Received several call-outs during the months of September and October last.  Members of the public worried by repeated presence of an elderly gentleman, unknown to them or neighbours, wandering aimlessly in their vicinity, often to early hours of the morning.  In particular, a Mrs. Geneva Hazleton, widow, said that the man in question would stand rigidly outside her house, and when invited in would claim to be either her father, grandfather, or at times husband.  She reported that her deceased husband bore no relationship to this gentleman.

Along with the two constables above named, I attended Mrs. Hazelton, sat for more than an hour, to calm her down and record her statement.  Twice the old man appeared, as she described, and we invited him in to sit in the kitchen.  He seemed very confused, but not aggressive, and we deemed him not a threat to himself or anyone else.  Attempts to ascertain his identity and home address were unsuccessful. 

We attempted, however, twice to drive him to headquarters for further questioning and examination by a local physician.  The first time he wandered away into the darkness before we could escort him to the squad car.  We decided not to pursue him.  Two weeks later, after a second meeting in Mrs. Hazelton’s house, we were able to bring him downtown for interrogation.  He made a short statement (see below) but strangely disappeared before the scheduled appointment with the physician the next morning.  We cannot explain what happened.

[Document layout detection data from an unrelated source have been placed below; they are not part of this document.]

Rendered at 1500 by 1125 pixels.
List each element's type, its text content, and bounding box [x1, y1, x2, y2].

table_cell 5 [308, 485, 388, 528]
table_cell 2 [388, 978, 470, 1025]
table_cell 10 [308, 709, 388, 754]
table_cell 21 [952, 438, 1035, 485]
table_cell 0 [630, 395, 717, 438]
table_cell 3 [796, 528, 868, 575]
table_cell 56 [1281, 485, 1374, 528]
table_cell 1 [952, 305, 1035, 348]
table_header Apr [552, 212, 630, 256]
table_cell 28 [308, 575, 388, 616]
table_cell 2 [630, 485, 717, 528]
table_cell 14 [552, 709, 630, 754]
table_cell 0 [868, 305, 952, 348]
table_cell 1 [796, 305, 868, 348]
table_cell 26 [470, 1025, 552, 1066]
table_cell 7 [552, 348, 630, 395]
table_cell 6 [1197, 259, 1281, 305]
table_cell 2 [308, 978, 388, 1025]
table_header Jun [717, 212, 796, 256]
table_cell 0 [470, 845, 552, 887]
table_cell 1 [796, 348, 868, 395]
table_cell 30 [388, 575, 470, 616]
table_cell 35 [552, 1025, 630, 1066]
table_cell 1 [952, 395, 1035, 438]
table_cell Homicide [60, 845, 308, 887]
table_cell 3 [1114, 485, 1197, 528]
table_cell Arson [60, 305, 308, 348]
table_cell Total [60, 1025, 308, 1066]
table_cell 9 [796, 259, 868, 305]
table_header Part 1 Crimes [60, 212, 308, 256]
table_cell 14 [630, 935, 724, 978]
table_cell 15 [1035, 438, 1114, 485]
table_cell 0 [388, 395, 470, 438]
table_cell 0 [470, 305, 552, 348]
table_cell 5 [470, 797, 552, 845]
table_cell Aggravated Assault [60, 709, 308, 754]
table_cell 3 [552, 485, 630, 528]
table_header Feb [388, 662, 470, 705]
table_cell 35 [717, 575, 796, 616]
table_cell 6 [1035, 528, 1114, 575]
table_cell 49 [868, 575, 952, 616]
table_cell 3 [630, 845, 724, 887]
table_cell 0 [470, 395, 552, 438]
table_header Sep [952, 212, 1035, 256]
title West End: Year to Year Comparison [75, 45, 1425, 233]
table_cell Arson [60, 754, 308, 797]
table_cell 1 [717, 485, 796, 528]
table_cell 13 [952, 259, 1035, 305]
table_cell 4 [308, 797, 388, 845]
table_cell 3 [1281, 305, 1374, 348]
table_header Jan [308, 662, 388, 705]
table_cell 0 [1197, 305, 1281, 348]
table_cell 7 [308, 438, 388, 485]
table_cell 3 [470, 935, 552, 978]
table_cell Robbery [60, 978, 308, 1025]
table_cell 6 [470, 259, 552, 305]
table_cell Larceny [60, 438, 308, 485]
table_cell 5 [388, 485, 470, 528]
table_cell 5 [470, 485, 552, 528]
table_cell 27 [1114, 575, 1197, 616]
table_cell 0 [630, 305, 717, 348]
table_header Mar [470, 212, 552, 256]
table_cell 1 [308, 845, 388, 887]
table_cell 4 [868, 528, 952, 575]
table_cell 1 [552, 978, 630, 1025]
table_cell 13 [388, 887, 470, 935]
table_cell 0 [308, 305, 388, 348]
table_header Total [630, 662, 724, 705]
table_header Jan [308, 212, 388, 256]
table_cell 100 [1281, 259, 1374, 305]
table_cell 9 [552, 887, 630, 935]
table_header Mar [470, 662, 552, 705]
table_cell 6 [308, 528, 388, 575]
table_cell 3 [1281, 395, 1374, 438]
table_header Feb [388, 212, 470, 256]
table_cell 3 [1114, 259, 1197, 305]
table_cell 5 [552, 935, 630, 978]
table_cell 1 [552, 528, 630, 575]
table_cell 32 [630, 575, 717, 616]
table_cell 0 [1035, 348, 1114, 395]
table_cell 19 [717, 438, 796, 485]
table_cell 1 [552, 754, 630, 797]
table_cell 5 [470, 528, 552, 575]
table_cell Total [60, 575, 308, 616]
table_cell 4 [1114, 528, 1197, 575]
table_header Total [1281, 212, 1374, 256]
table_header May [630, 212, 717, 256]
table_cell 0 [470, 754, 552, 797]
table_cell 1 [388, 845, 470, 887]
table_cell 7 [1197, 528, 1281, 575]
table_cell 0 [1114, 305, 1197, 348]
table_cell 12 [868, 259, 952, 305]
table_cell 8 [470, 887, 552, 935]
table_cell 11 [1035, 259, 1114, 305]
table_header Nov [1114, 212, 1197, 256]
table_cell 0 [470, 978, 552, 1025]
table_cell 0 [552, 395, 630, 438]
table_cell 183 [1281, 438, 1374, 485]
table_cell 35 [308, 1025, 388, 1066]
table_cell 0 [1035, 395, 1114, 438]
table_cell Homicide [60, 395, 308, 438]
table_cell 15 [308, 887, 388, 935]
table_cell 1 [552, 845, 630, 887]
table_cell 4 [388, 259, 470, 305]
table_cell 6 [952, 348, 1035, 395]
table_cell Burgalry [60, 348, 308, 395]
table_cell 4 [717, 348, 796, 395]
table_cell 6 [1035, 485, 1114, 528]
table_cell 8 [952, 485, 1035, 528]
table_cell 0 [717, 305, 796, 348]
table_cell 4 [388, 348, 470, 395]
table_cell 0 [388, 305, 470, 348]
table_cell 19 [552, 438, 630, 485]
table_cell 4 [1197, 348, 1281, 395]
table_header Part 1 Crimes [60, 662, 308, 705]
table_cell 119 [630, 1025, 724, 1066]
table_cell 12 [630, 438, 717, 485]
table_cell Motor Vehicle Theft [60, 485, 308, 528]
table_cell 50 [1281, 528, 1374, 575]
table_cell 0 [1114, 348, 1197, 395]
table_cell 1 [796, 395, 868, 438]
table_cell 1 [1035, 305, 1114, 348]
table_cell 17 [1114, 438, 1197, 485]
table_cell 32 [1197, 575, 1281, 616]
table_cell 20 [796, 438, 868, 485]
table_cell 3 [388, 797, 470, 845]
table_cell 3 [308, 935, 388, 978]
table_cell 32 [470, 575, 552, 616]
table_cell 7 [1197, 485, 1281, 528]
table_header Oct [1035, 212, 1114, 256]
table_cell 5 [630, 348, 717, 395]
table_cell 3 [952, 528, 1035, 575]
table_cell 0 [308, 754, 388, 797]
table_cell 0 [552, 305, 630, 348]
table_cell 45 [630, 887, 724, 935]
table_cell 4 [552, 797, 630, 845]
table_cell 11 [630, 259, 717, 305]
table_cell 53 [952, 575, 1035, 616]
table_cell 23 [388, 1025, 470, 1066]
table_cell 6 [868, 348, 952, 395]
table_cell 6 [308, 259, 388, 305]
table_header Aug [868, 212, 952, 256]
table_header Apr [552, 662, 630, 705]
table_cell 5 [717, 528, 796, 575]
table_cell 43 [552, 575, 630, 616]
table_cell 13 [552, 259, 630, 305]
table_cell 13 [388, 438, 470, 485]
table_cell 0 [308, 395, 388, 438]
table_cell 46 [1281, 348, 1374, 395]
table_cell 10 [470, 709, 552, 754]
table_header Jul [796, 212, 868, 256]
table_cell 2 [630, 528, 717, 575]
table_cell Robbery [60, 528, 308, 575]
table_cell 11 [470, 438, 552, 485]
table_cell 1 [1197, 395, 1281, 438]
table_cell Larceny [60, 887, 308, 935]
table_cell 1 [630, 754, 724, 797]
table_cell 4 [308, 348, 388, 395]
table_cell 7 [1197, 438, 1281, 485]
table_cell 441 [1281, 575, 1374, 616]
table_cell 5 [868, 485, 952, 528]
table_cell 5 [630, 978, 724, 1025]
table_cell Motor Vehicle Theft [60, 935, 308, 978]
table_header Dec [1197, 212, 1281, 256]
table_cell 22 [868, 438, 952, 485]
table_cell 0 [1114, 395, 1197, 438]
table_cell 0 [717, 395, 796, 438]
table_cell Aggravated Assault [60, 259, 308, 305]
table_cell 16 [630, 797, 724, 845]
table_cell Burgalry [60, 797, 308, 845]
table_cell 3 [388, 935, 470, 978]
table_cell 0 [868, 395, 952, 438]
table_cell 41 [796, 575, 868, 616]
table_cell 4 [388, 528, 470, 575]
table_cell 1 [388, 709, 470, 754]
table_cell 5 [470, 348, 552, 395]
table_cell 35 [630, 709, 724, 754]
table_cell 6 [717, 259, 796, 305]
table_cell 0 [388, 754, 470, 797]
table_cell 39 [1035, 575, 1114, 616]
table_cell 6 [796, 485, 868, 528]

Statement by the Unknown Person.
I cannot remember my name, which used to trouble me greatly, but now seems a great relief.  I find myself awakening in the evenings, when it is usually too dark to see where I am, but have a feeling this is a place where I once lived with my wife and children or perhaps with my granddaughter after my wife passed away and my children went to live overseas.  No one has contacted me as far as I can remember.  I am no longer afraid of what happened to me. 

No, I do not know how old I am.  Sometimes I feel like I am well passed retirement age; at other times, I feel much younger, even vigorous, and eager to find my family.  What bothers me most, during these hours when I can recall being awake and wandering through a street or a field, is a terrible smell. 

No, I cannot describe this odor to you.  Or rather, I do not want to describe it.  The sensations are painful.  They seem to come from under the ground, or perhaps from inside of me.  Please stop talking about it.


At that point, he refused to speak any further.  Though he sat still in the interrogation room, he seemed to disappear into himself, and we were unable to awaken him.  In the morning when the doctor arrived for his examination, we found the room where the elderly gentleman had been waiting, empty.  I am deeply troubled by this incident, as are the two constables.